Letture: Ger 7,23-28 / Sal 95 / Lc 11,14-23


PRO O CONTRO



Il tono di rammarico, che risuona nell’animo del profeta Geremia, e nelle parabole a cui il Maestro Gesù ricorre nel vangelo di oggi, è un pungolo capace di raggiungere il nostro cuore. Anzi, è una salutare verifica della nostra disponibilità ad accettare « la correzione » (Ger 7,28) e la « voce » (7,23) che Dio rivolge a noi « con assidua premura » (7,25). Il popolo di Israele cade sotto il rimprovero del Signore per non essere in grado né di ascoltare, né di prestare orecchio alla sua parola. La Scrittura sacra descrive il mancato ascolto come un’incapacità di assumere due atteggiamenti: l’ascolto e le tensione dell’orecchio. Solo così, per Geremia, si può realizzare obbedienza alla voce di Dio. Non semplicemente ascoltando, ma anche allungando l’orecchio, cioè orientando il nostro desiderio ad una novità che solo dall’esterno può venire a modificare il corso della nostra vita.


La difficoltà ad ascoltare la parola di Dio è condensata in questa duplice sfida, che spesso falliamo o disertiamo.
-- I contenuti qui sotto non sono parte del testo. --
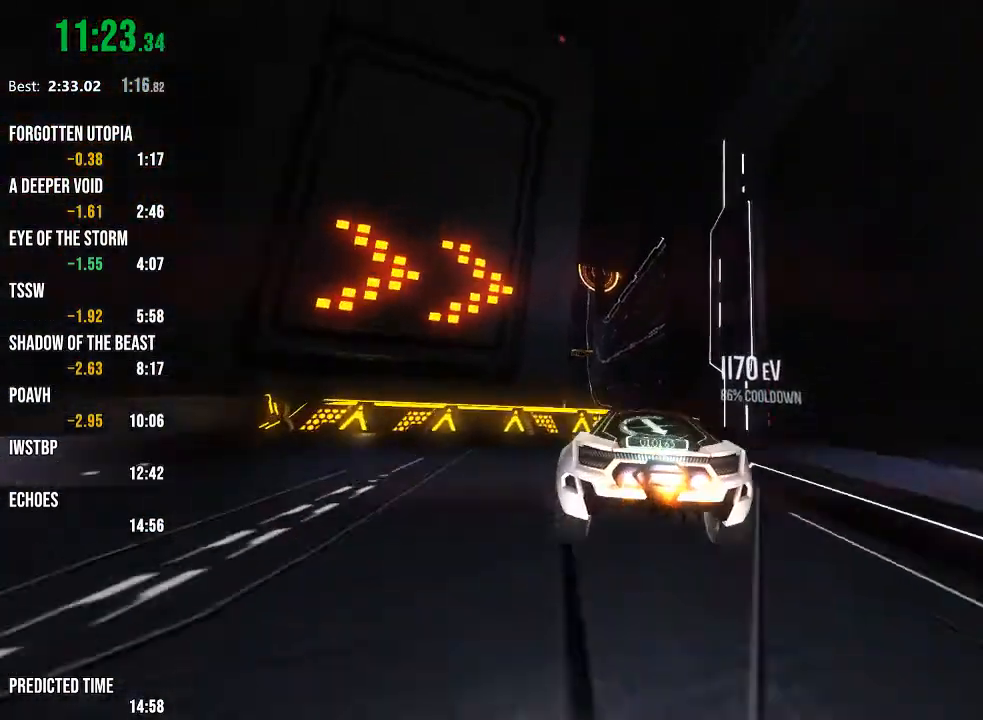
{"dt_ms": 500, "buttons": ["R1", "R2"], "left_stick": "center", "right_stick": "center", "events": [[117, "left_stick", "center"], [233, "R1", "down"], [333, "left_stick", "down-left"], [483, "left_stick", "center"]]}
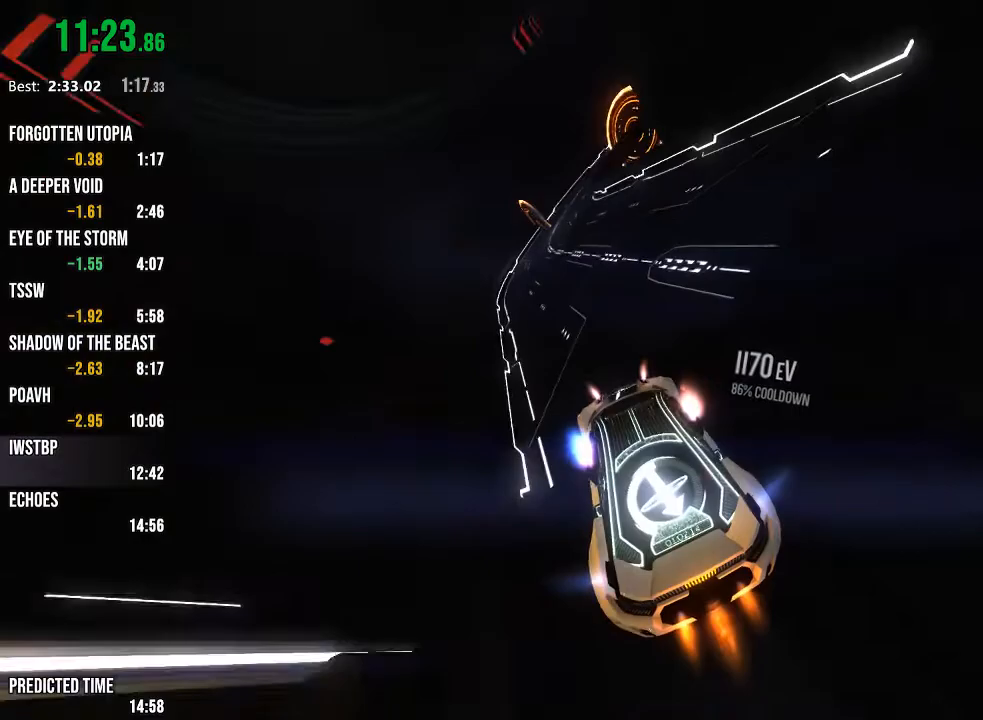
{"dt_ms": 500, "buttons": ["R2"], "left_stick": "center", "right_stick": "right", "events": [[167, "left_stick", "right"], [217, "right_stick", "right"], [267, "R1", "up"], [267, "left_stick", "center"], [283, "right_stick", "center"], [483, "right_stick", "right"]]}
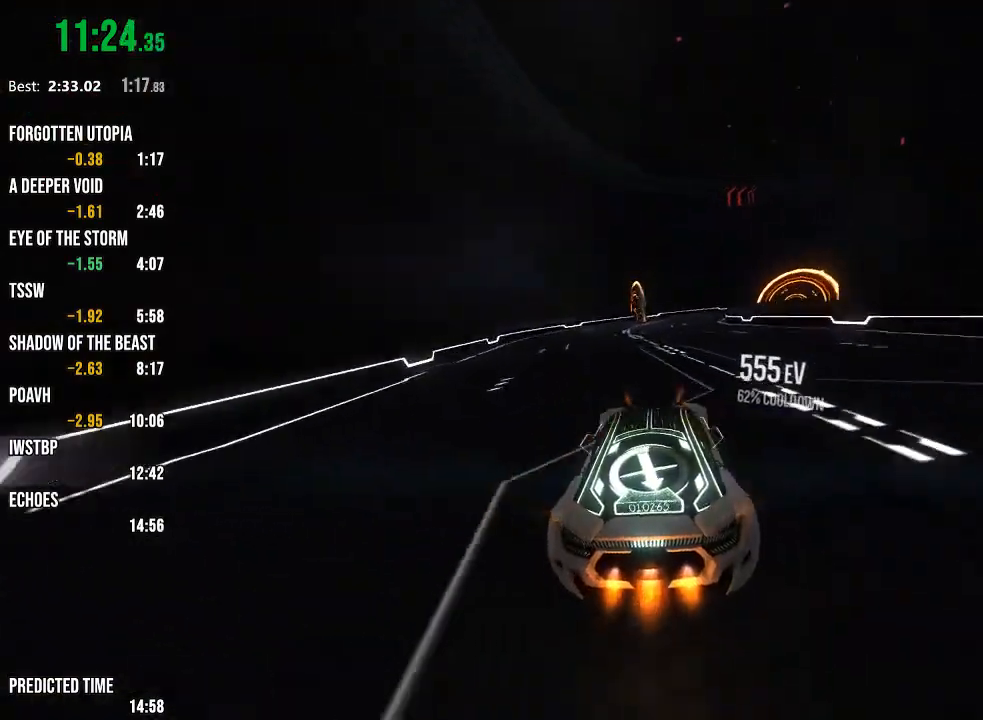
{"dt_ms": 500, "buttons": ["R2"], "left_stick": "center", "right_stick": "center", "events": [[17, "right_stick", "center"], [400, "right_stick", "right"], [500, "right_stick", "center"]]}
Mentre ascoltare, anche se distrattamente, è vocazione quotidiana a cui siamo generalmente capaci di rispondere, tendere l’orecchio richiede una pazienza e una apertura di cui il nostro cuore è sprovvisto. Ed è un peccato, perché le promesse di Dio sono splendide: « Ascoltate la mia voce, e io sarò vostro Dio e voi sarete il mio popolo; camminate sempre sulla strada che vi prescriverò, perché siate felici » (7,23). Talmente belle da scacciare quello spirito « muto » e musone che tiene in carcere la nostra gioia di vivere: « uscito il demonio, il muto cominciò a parlare e le folle furono prese da stupore » (Lc 11,14).
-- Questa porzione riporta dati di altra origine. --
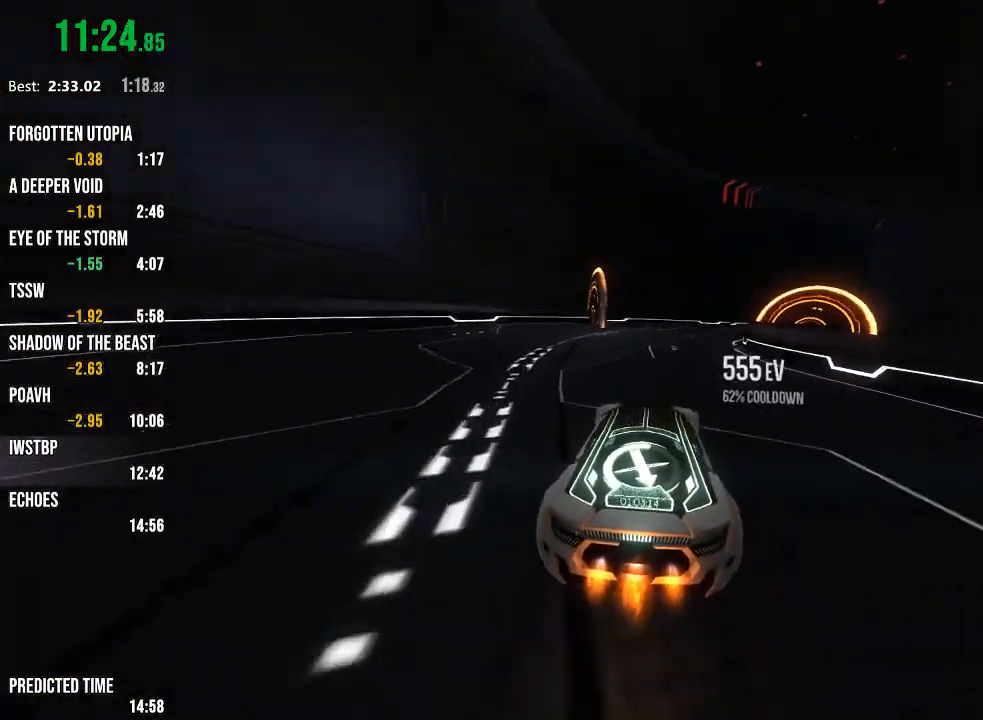
{"dt_ms": 500, "buttons": ["R2"], "left_stick": "center", "right_stick": "center", "events": [[350, "right_stick", "right"], [450, "right_stick", "center"]]}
Eppure in noi si attivano difese, fuoriescono censure non appena Dio manifesta che la logica dell’amore è capace di risanare gli angoli oscuri e danneggiati della nostra umanità. « È per mezzo di Beelzebùl, capo dei demòni, che egli scaccia i demòni » (11,15) esclamano alcuni davanti al miracolo di Gesù, del tutto simili a quei nostri « padri » (Ger 7,25) nella fede che « hanno reso dura la loro cervice » (7,26) piuttosto che lasciarsi orientare dal « dito di Dio » (Lc 11,20) verso i « sentieri sconosciuti » (Is 42,16) del suo regno.


Continuare il cammino della quaresima significa - tra le altre cose - accettare il fatto che Dio abbia voluto mettersi in dialogo con noi, affinché dalla nostra libertà potessero fiorire scelte autentiche, belle e responsabili. Per questo la conclusione del vangelo non deve risuonare come una minaccia, ma come una profezia a cui donare ascolto, a cui allungare l’orecchio: « Chi non è con me è contro di me, e chi non raccoglie con me, disperde » (Lc 11,23).